Oppo Dikabarkan Menguji Sensor Kamera Selfie Persegi 1:1 Beresolusi 100MP

Setelah Apple memperkenalkan sensor kamera depan berasio 1:1 pada iPhone 17 tahun lalu, sejumlah vendor Android disebut mulai melirik pendekatan serupa. Salah satu yang ramai diperbincangkan adalah Oppo.

Berdasarkan bocoran dari Digital Chat Station, Oppo dikabarkan sedang menguji sensor kamera selfie berbentuk kotak dengan rasio 1:1 dan resolusi 100MP. Meski belum ada rincian perangkat yang akan mengusungnya, rumor ini menarik perhatian karena desain sensor tersebut berbeda dari kamera depan ponsel pada umumnya.

Sensor persegi 1:1 disebut menawarkan fleksibilitas lebih besar dalam pengambilan gambar. Kamera depan konvensional umumnya lebih optimal untuk penggunaan vertikal, sehingga pengguna kerap perlu memutar ponsel ketika ingin merekam video horizontal atau mengambil swafoto bersama. Dengan area tangkapan yang lebih luas, framing dapat diatur lebih bebas tanpa banyak kompromi.

Konsep ini dinilai memiliki kemiripan dengan fitur Center Stage milik Apple, yang menjaga subjek tetap berada di tengah frame saat merekam, baik dalam orientasi vertikal maupun horizontal. Namun, Oppo disebut menguji resolusi yang jauh lebih tinggi, yakni 100MP, sementara lini iPhone 17 menggunakan sensor selfie 24MP.

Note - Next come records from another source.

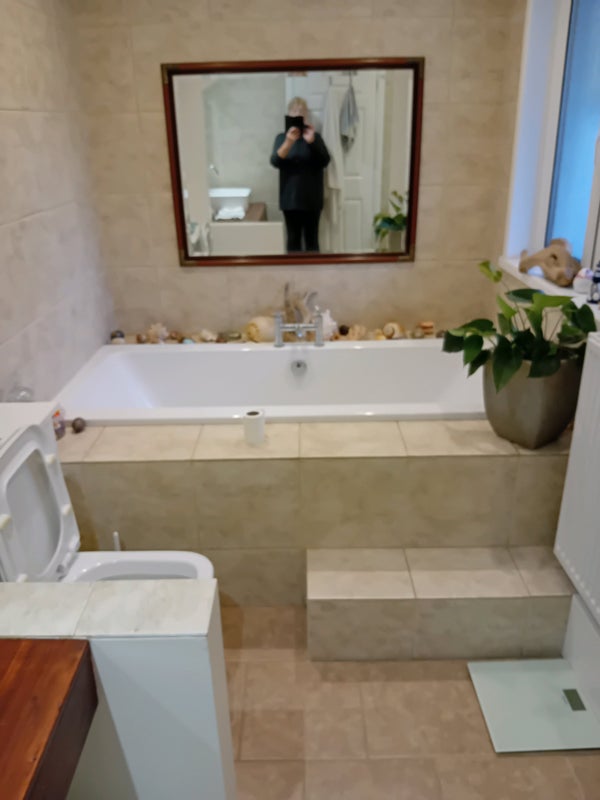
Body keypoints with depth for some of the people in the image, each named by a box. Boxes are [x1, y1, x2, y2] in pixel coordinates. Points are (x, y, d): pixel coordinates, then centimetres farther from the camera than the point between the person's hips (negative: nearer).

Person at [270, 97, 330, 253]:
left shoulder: (315, 136, 3)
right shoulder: (282, 137, 3)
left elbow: (324, 161, -10)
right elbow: (275, 162, -14)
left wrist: (311, 142, -23)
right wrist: (288, 142, -29)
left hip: (311, 198, 0)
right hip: (290, 198, 0)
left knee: (311, 238, 6)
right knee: (293, 238, 7)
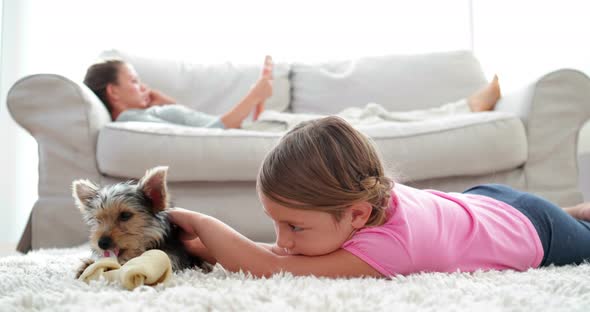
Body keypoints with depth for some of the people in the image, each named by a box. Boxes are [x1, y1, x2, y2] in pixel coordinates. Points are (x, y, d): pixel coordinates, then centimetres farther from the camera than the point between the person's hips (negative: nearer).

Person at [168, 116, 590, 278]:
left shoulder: (388, 245, -51)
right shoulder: (363, 196, -30)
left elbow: (268, 268, -55)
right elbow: (286, 253, -21)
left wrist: (204, 223, -45)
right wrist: (214, 247, -35)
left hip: (534, 228, -5)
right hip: (477, 200, 5)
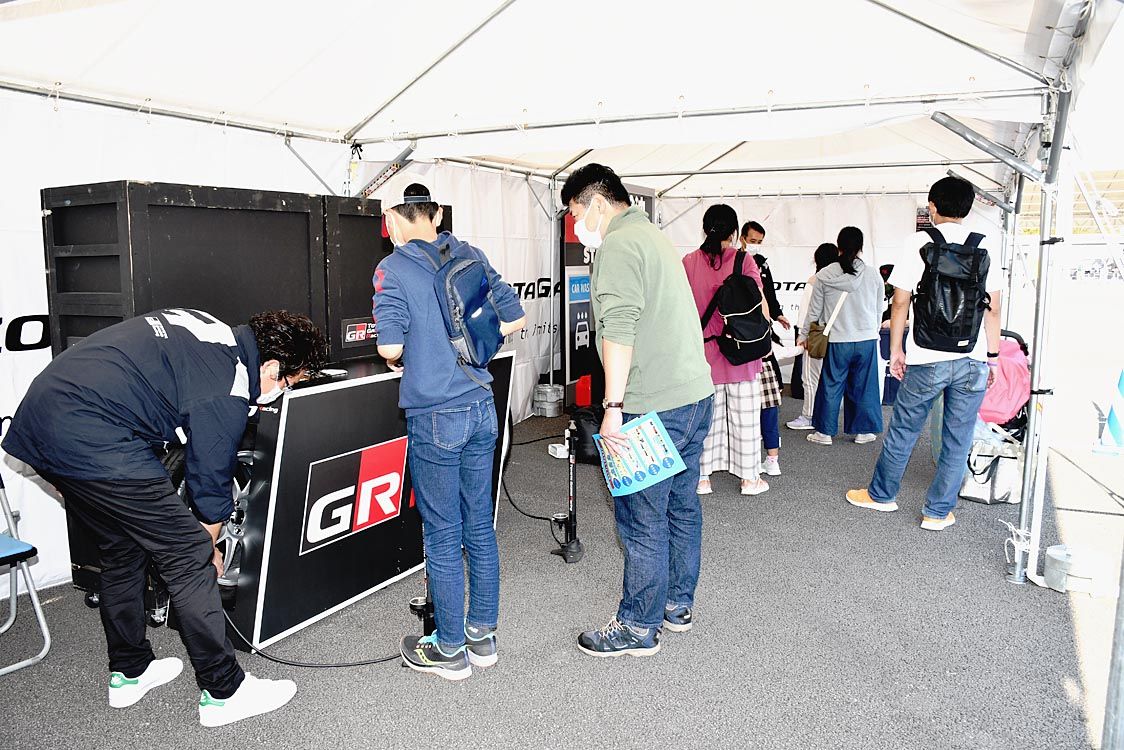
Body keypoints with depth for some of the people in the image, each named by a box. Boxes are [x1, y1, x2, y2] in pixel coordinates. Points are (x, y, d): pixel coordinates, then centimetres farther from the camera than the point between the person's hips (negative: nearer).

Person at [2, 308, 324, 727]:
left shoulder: (213, 331, 13)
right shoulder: (227, 391, -11)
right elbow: (211, 481, -1)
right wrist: (210, 547, 18)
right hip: (94, 441, -10)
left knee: (122, 552, 22)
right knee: (189, 557, -2)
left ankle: (128, 674, 36)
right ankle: (223, 692, 7)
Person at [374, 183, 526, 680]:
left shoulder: (393, 270, -9)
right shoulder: (470, 257, 6)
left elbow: (390, 347, -16)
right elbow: (514, 318, 9)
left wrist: (400, 359, 6)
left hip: (435, 417, -5)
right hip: (481, 407, 6)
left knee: (442, 534, 6)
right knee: (479, 525, 15)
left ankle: (450, 649, 20)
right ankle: (483, 636, 28)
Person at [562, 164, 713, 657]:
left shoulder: (617, 245, -12)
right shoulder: (655, 237, 20)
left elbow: (620, 330, -23)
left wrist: (614, 407, -23)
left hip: (654, 408, -10)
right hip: (697, 394, 10)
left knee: (642, 520, 0)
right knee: (681, 506, 18)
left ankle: (638, 627, 12)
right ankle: (677, 605, 31)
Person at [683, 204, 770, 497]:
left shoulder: (689, 262, -1)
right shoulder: (743, 260, -9)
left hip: (702, 349, 2)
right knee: (744, 415, 8)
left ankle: (702, 478, 15)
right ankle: (749, 478, 18)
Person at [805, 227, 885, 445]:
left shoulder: (823, 276, -7)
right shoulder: (873, 274, -2)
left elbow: (814, 311, 0)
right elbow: (879, 310, 8)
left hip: (837, 341, -1)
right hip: (867, 339, 1)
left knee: (830, 386, 8)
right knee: (863, 386, 11)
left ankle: (825, 431, 15)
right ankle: (863, 431, 19)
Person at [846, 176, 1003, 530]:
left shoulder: (920, 243, -3)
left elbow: (900, 302, -4)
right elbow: (994, 309, 6)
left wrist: (896, 350, 6)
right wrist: (992, 357, 14)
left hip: (927, 359, -2)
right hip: (973, 359, 3)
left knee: (903, 430, 13)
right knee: (958, 440, 10)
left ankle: (881, 494, 29)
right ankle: (938, 512, 19)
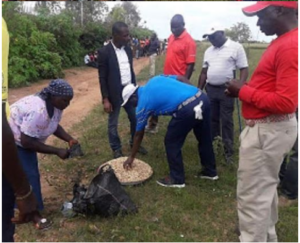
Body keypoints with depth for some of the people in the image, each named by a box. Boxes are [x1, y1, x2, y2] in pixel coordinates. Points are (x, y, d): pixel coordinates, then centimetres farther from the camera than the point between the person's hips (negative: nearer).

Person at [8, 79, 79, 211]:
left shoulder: (55, 104, -10)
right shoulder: (37, 111, -37)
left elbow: (54, 126, 7)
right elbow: (27, 142, -33)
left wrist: (70, 139, -11)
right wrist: (57, 151, -29)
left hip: (24, 140, 9)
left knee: (31, 173, 15)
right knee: (28, 176, -9)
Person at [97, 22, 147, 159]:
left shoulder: (128, 50, 4)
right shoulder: (104, 52, -14)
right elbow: (102, 78, -12)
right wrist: (105, 99, -14)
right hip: (115, 93, -6)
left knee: (136, 119, 15)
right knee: (113, 123, 9)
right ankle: (116, 149, 27)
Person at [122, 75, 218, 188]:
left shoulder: (143, 103, 9)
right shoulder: (156, 79, 24)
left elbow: (139, 134, 18)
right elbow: (183, 79, 19)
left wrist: (131, 157, 30)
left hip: (186, 108, -8)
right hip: (202, 98, 8)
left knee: (172, 143, 12)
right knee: (205, 138, 24)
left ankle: (177, 179, 26)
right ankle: (210, 171, 43)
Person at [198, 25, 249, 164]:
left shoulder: (236, 47, -3)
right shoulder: (209, 51, 13)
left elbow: (244, 69, -6)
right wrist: (199, 90, 13)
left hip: (226, 90, -5)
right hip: (210, 89, 5)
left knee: (226, 121, 0)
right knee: (211, 119, 12)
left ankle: (228, 152, 10)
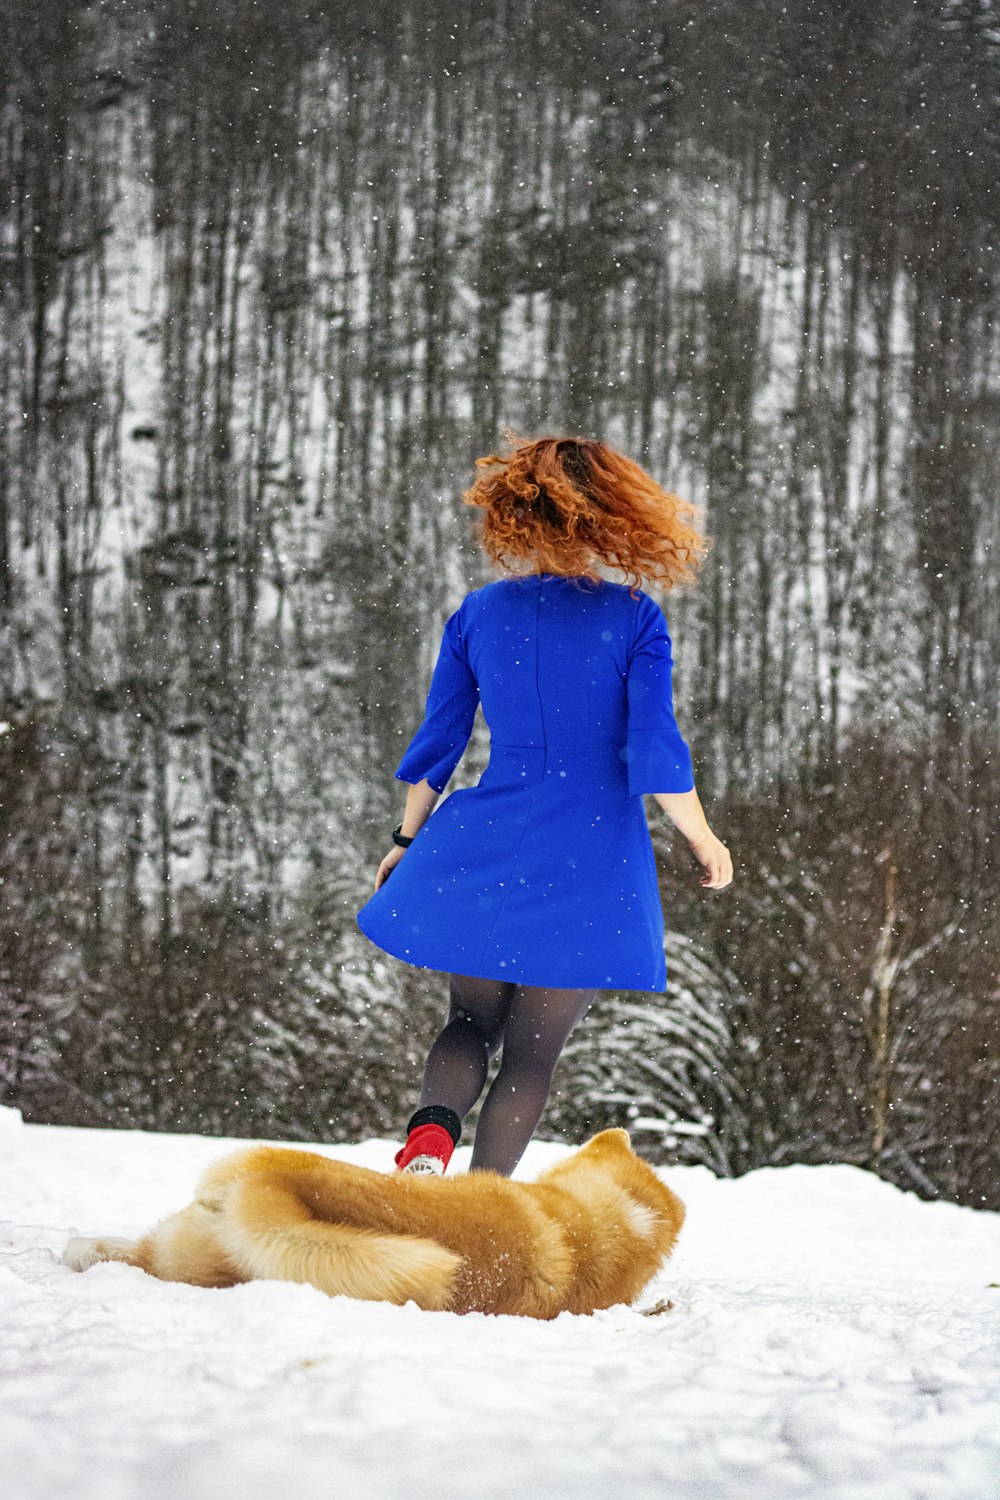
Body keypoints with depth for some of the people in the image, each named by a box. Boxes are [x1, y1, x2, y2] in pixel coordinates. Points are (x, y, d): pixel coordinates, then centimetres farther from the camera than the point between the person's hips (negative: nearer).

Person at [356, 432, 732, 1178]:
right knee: (534, 1048, 8)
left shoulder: (478, 614, 0)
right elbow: (657, 751, -11)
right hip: (593, 861, -2)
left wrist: (407, 842, 19)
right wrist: (705, 841, 3)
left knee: (473, 1021, 17)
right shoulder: (634, 618, -8)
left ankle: (431, 1132, -13)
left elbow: (437, 744, 6)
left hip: (488, 845, 2)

Sensor seperti ini juga dianggap berpotensi cocok dipadukan dengan fitur AI modern, seperti pemusatan subjek otomatis, sudut pandang video call yang lebih lebar, hingga kebutuhan live streaming dan konten video pendek yang kini semakin dominan. Dengan demikian, peningkatan tidak hanya soal angka megapiksel, tetapi juga kemampuan kamera depan untuk lebih adaptif mengikuti pola penggunaan smartphone.

Hingga kini, Oppo belum memberikan konfirmasi resmi mengenai pengujian sensor tersebut maupun perangkat pertama yang akan menggunakannya. Jika rumor ini terbukti, persaingan kamera selfie di segmen Android berpeluang semakin ketat, seiring meningkatnya perhatian produsen terhadap AI dan kebutuhan konten berbasis video.